## Text section
From Moonlight to Mufasa, Noomi Rapace’s reckoning, Sundance 2024 screenwriter fellows, Darren Aronofsky’s prodigy, and Cleopatra.

Let’s go!


THE RISE OF A KING

Barry Jenkins’ Best Picture winner, Moonlight (2016), is a careful dissection of lost innocence.

The main character’s cycles of childhood abuse and teenage ostracization catalyze his hardened adulthood.

Jenkins’ new film, Disney’s live-action version of Mufasa: Lion King, is a more optimistic origin story.

Here’s the official synopsis:

Simba, having become king of the Pride Lands, is determined for his cub to follow in his paw prints while the origins of his late father, Mufasa, are explored.

Jenkins explained:

“As I was reading this wonderful script, I was thinking about Mufasa, and why he’s great, and how people become great.”

Jenkins continued:

“I was on stage at the Oscars with Moonlight. And I was there, and five of my best friends from college were also there… [similarly] Mufasa is great, because of the family and the friends that he has. And so I saw myself in that. I thought: ‘This is a really beautiful story to tell.’”

What fascinates me about Mufasa: Lion King is how Jenkins will test these friendships.

What made his film Moonlight so revelatory is the protagonist is so isolated that anyone who offers him the slightest attention, be that his abusive mother, the magnanimous stand-in father figure Mahershala Ali, or a school crush, molds his trajectory.

The original Lion King (1994), if nothing else, is a story of betrayal.

It’ll be captivating to see how Jenkins tackles his first big IP studio project and if he’s able to maintain the shreds of his own origins.

Release date: Dec 20th.

For More:

Disney’s gloriously tame Mufasa: Lion King teaser trailer.

## Problems to solve
1 – From the text on Barry Jenkins and Mufasa, transcribe the passage that begins with the words "From Moonlight to" and ends after the words "of lost innocence.".
2 – Answer these questions using the text on Barry Jenkins and Mufasa:
(a) In what year was the original Lion King released?
(b) What release date is given for Mufasa: Lion King?
(c) Which actor is named as the stand-in father figure in Moonlight?

Spatial grounding data
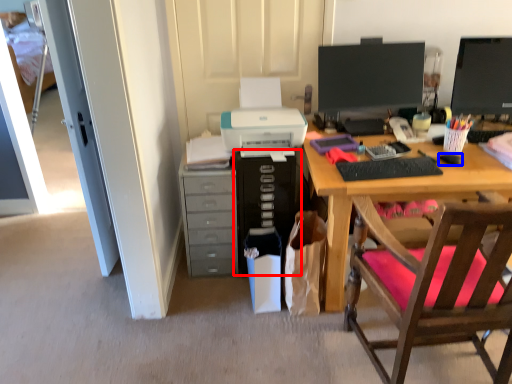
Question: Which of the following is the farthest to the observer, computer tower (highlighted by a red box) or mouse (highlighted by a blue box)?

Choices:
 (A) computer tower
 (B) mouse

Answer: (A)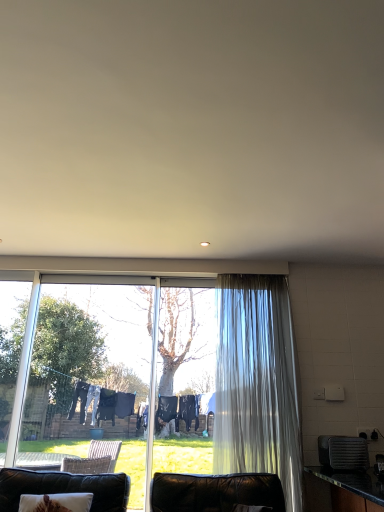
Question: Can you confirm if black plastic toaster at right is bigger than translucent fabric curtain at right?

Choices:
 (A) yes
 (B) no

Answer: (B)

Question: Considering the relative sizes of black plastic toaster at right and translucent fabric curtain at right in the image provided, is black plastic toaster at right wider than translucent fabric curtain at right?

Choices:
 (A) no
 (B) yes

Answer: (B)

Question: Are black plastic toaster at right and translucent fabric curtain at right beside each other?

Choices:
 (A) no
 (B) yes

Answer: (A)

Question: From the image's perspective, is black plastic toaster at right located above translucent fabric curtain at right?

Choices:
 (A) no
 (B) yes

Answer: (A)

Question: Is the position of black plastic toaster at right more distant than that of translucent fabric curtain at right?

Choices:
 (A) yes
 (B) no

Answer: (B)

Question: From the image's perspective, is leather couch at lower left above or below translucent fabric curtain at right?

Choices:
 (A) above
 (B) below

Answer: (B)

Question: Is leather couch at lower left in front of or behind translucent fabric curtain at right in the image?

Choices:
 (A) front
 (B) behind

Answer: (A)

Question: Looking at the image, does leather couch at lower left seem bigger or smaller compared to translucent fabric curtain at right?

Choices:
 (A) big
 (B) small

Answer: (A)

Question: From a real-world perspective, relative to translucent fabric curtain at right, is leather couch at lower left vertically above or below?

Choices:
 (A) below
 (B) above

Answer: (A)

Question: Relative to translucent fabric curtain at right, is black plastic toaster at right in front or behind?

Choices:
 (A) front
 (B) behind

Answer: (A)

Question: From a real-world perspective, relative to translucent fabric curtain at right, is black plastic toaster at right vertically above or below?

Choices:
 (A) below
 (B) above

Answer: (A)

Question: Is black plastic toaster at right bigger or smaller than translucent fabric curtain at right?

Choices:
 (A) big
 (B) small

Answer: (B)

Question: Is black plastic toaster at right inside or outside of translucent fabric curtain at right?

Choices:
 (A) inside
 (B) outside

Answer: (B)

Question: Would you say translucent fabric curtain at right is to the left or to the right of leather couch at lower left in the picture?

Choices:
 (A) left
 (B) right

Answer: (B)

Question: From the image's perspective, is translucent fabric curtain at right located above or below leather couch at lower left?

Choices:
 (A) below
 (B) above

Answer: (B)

==

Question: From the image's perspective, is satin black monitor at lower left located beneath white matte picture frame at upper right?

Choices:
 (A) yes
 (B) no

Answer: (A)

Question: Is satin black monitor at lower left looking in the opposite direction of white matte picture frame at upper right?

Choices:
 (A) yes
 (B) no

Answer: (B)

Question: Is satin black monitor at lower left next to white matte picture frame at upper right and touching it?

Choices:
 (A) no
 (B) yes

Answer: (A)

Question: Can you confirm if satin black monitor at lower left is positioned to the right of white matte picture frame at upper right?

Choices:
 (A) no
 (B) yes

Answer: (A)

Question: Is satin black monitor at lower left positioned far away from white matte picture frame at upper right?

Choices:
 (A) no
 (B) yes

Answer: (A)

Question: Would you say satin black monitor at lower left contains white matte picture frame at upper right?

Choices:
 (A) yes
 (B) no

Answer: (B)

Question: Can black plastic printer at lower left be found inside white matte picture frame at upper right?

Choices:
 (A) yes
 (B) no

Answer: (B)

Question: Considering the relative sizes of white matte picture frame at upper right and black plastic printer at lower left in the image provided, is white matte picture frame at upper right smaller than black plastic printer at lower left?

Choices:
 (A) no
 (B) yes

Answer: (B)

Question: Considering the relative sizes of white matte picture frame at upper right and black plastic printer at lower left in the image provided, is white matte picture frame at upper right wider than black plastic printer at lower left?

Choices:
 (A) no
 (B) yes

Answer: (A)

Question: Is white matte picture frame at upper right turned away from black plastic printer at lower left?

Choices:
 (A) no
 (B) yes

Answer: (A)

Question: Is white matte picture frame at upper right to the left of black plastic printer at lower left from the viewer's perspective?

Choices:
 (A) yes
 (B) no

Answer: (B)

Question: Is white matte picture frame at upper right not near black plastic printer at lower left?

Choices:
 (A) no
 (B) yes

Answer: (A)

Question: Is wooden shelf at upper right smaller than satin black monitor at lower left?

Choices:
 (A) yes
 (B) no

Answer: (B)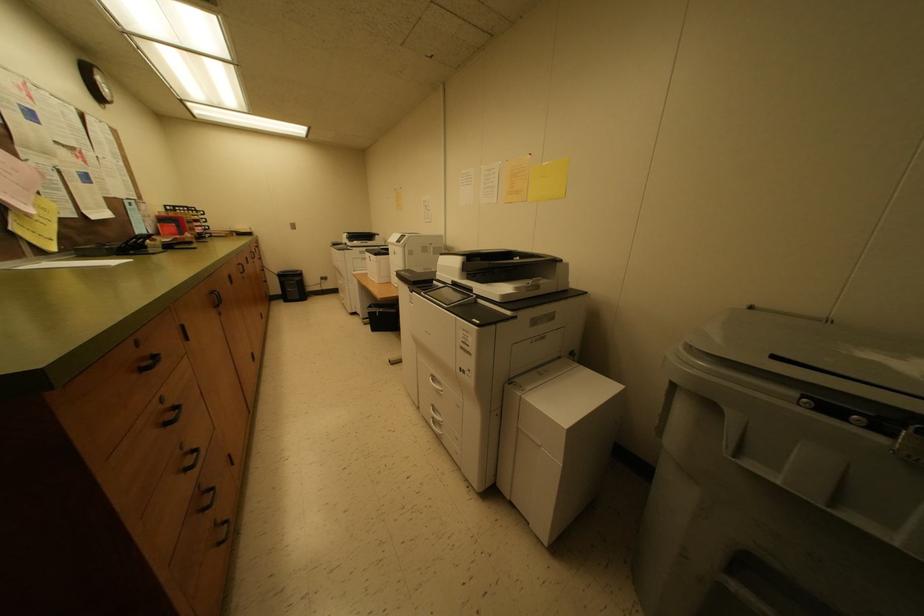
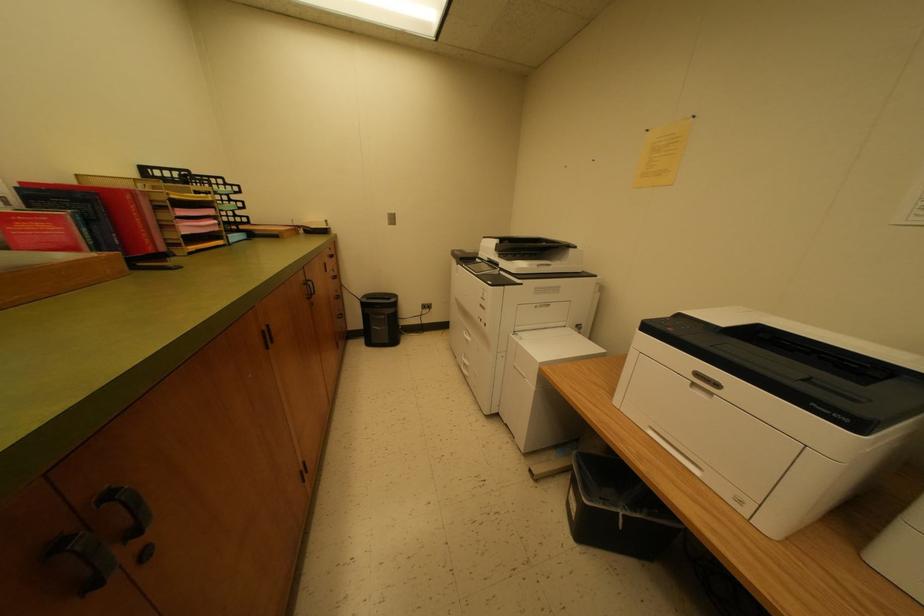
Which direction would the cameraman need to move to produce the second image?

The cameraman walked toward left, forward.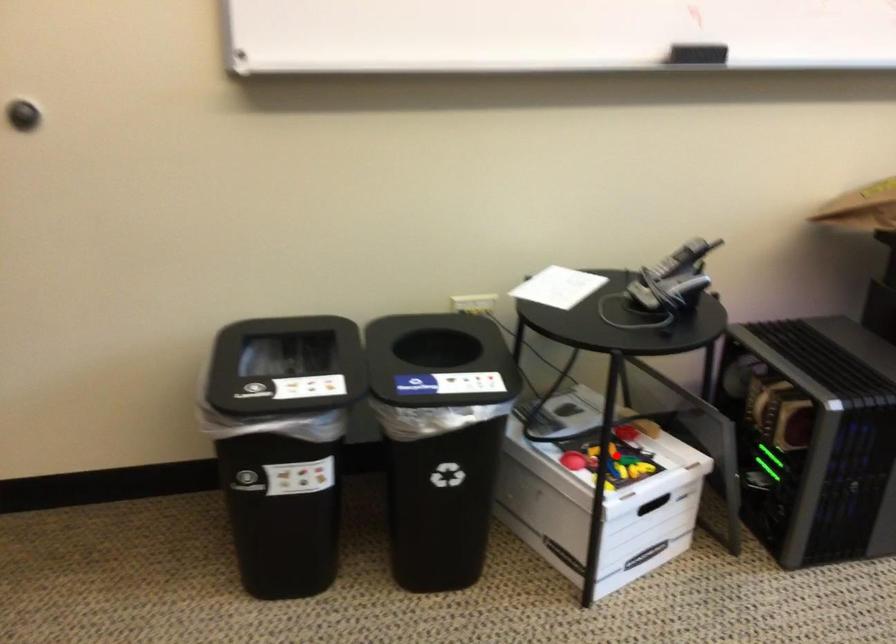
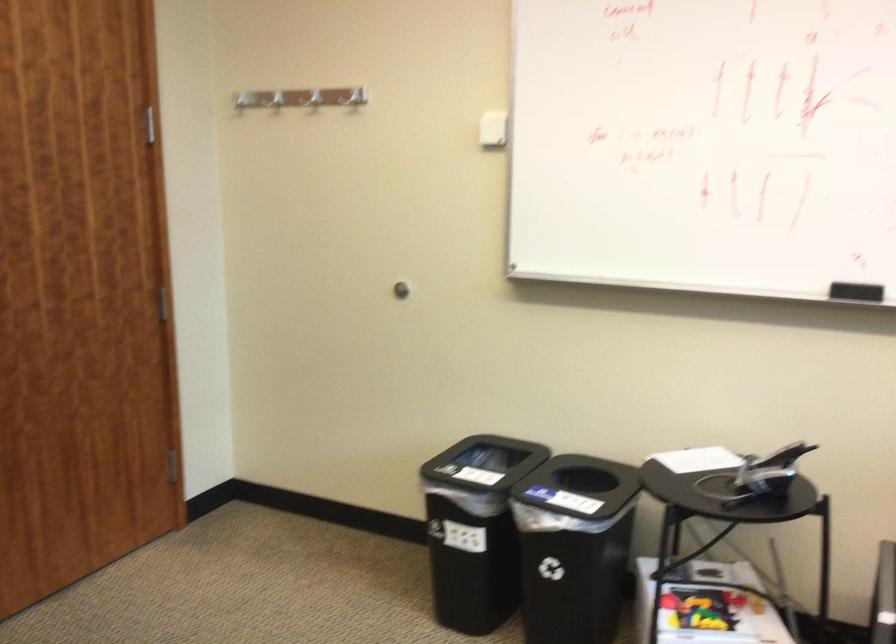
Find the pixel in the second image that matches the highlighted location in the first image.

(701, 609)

==

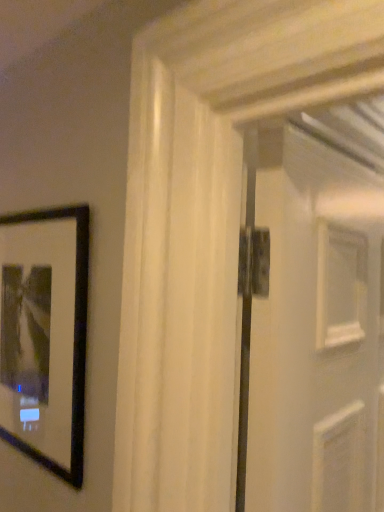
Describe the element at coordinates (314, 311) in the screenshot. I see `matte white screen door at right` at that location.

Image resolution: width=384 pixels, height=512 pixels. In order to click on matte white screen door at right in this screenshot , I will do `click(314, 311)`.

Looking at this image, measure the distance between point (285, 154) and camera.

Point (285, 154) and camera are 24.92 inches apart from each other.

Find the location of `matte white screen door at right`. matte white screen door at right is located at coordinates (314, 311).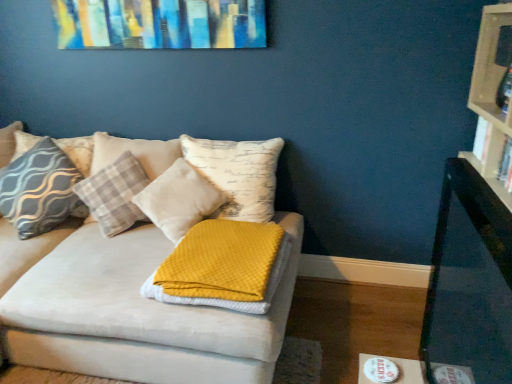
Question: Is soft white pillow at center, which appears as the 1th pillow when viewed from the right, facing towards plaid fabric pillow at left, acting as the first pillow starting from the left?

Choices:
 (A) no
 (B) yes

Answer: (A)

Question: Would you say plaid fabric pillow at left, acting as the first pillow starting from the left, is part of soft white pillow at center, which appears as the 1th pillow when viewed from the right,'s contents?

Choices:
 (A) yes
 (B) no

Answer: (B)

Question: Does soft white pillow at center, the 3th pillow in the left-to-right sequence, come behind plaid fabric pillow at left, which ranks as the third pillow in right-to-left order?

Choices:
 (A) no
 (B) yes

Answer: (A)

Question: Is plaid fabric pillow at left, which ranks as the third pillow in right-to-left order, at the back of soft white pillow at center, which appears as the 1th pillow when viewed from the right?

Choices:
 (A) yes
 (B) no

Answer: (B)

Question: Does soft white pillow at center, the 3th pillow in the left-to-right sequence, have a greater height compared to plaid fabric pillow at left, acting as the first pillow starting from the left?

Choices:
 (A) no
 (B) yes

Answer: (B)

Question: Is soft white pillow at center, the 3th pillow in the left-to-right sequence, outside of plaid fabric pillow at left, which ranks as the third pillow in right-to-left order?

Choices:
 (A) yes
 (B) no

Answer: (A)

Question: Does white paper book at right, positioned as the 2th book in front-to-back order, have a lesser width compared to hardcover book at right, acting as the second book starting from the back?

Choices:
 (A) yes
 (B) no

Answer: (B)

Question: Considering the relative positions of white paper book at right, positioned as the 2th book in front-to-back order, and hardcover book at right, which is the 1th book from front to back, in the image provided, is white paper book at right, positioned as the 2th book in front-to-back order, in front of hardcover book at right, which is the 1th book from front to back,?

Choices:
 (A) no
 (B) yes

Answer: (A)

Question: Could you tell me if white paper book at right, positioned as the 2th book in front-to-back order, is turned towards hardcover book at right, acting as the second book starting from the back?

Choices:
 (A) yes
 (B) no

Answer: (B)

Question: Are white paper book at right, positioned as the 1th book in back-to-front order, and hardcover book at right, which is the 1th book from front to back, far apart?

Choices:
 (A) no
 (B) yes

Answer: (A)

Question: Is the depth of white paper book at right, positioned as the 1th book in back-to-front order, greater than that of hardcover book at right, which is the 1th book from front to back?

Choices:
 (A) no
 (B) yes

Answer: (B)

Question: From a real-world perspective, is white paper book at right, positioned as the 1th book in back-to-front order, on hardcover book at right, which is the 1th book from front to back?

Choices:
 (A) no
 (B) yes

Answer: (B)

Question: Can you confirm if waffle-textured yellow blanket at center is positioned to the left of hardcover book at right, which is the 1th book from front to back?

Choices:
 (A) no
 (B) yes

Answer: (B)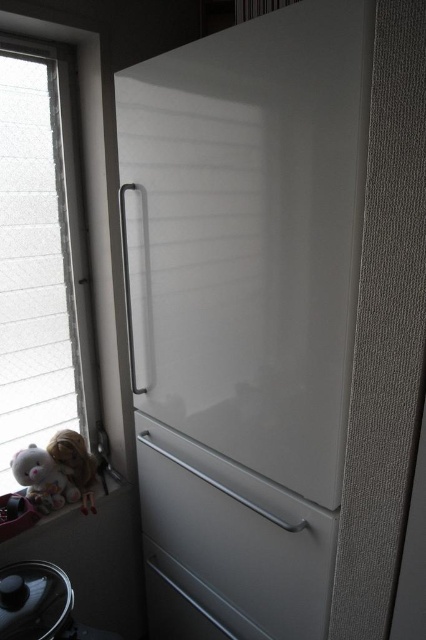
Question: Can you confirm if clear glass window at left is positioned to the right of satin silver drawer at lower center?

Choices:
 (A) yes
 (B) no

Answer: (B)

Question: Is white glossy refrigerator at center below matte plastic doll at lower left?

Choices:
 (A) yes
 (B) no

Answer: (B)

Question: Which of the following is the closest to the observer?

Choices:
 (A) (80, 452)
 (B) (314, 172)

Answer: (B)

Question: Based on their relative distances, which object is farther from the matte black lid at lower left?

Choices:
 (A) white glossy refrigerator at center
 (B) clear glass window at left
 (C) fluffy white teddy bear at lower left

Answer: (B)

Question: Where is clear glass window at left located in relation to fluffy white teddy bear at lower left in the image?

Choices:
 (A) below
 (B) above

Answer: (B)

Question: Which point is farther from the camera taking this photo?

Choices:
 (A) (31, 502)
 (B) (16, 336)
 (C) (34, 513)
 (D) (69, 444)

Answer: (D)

## Answers for the tasks
1 –
From Moonlight to Mufasa, Noomi Rapace’s reckoning, Sundance 2024 screenwriter fellows, Darren Aronofsky’s prodigy, and Cleopatra.

Let’s go!


THE RISE OF A KING

Barry Jenkins’ Best Picture winner, Moonlight (2016), is a careful dissection of lost innocence.

2 –
(a) 1994
(b) December 20th
(c) Mahershala Ali